Source: http://www.rferl.org/featuresarticle...7911031DC.html

Russia confirms veto on Kosovo independence



Moscow has explicitly threatened to use its UN security council veto on an EU and US-backed plan to give independence to the Serb province of Kosovo, dinting hopes that Russia might abstain from the UN vote. "A decision based on Martti Ahtisaari's draft will not get through the UN security council," Russia's deputy prime minister Vladimir Titov confirmed on Tuesday (24 April), Russian newswires Interfax and Ria Novosti report. "The threat of a veto should stimulate the search for mutually acceptable options," he added, following months of hint-dropping by Russian diplomats that they would use the ultimate UN sanction. UN envoy Ahtisaari's proposal would give Kosovo "supervised independence," with Pristina shortly afterward declaring that it is an independent state and with the US and EU recognising its new status. Washington has been pressing for a UN decision in late May, but the UN is unlikely to table a resolution unless it has been pre-arranged that the five UN veto powers will either support the move or abstain from the vote.

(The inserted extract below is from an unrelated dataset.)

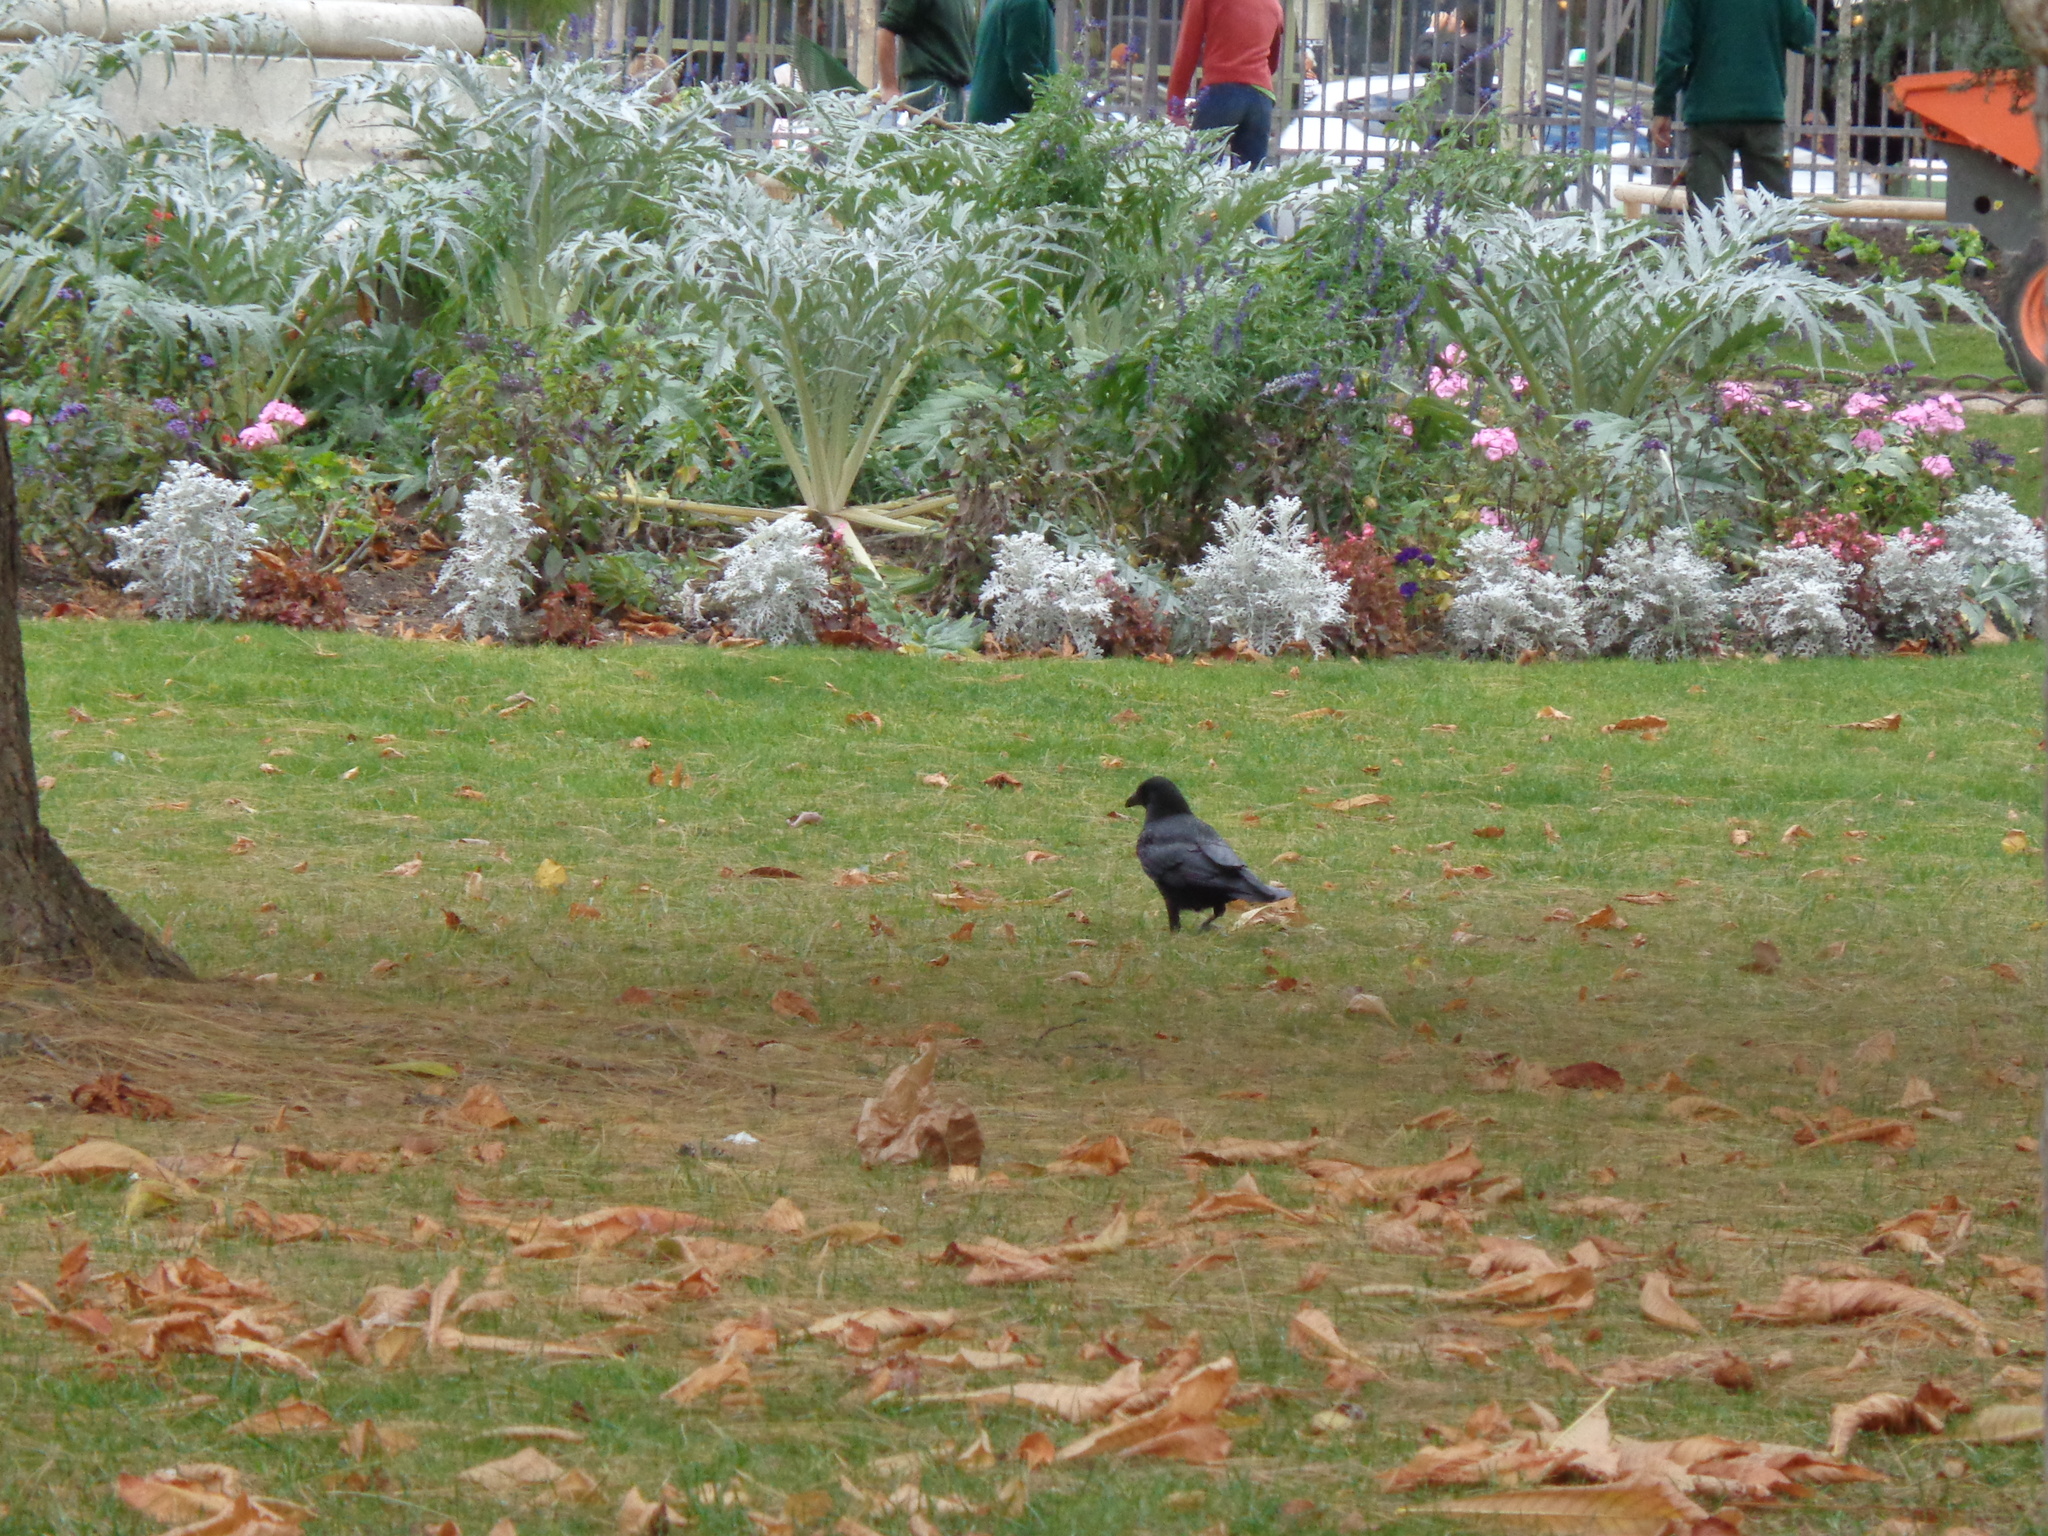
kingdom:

The G8 summit in Germany on 6 to 8 June could be used for last-ditch talks, with the UN five - the UK, France, the US, Russia and China - all round the table and with Bush and Putin likely to hold their own bilateral. But some political sources in Serbia suggest Moscow and Belgrade are looking to delay any UN decision until autumn this year or early 2008, with Russia suggesting that Kosovo semi-autonomy would be acceptable to Serbia. In the meantime, a Russian-orchestrated UN fact-finding mission will between 25 and 28 April tour the region to see what lies behind Serbia's claim that tens of thousands of Serb refugees are still too afraid to go back to Kosovo. Kosovo prime minister and former ethnic Albanian guerilla Agim Ceku showed impatience with the Serb-Russian opposition this week, amid fears that radical Kosovo Albanians could turn to violence if made to wait too long. "Russia may demand new negotiations as much as it likes...but in the last few days of May, Kosovo will acquire independence," he said, Ria Novosti reports. Kosovo is home to 1.8 million ethnic Albanians and over 100,000 ethnic Serbs as well as Serb holy sites. But it has been under UN supervision since 1999, when NATO intervened to stop Serb attacks against the ethnic Albanian population.

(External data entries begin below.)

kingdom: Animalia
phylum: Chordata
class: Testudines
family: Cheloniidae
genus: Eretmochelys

The Titov veto statement comes after a prickly meeting between German foreign minister Frank-Walter Steinmeier and Russian foreign minister Sergei Lavrov in Luxembourg on Monday (23 April). Mr Steinmeier said the EU's "aim is to secure peace and stability" and acknowledged that "there are some differences on the assessment of the situation" between Moscow and Brussels. But with an EU splinter group including Slovakia, Romania, Greece, Spain, Italy and Cyprus recently voicing reservations on the Ahtisaari plan, Mr Steinmeier was unable to say the EU is united on the topic. "There should be no unilateral efforts to impose solutions because these Balkan nations need to live together," Russia's Mr Lavrov retorted, calling the Ahtisaari plan a "delayed-action land mine." The Russian also brushed off EU questions about police brutality and arrests of peaceful pro-democracy protesters in Moscow and St Petersburg one week ago. "I think it was Voltaire who said that freedom is following laws," he said.